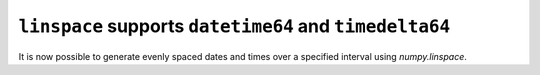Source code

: ``linspace`` supports ``datetime64`` and ``timedelta64``
------------------------------------------------------
It is now possible to generate evenly spaced dates and times over
a specified interval using `numpy.linspace`.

+++

> [Problem requirements] This task needs one value: the number of lines in the material above that contain the word "linspace".

> [Final answer] 2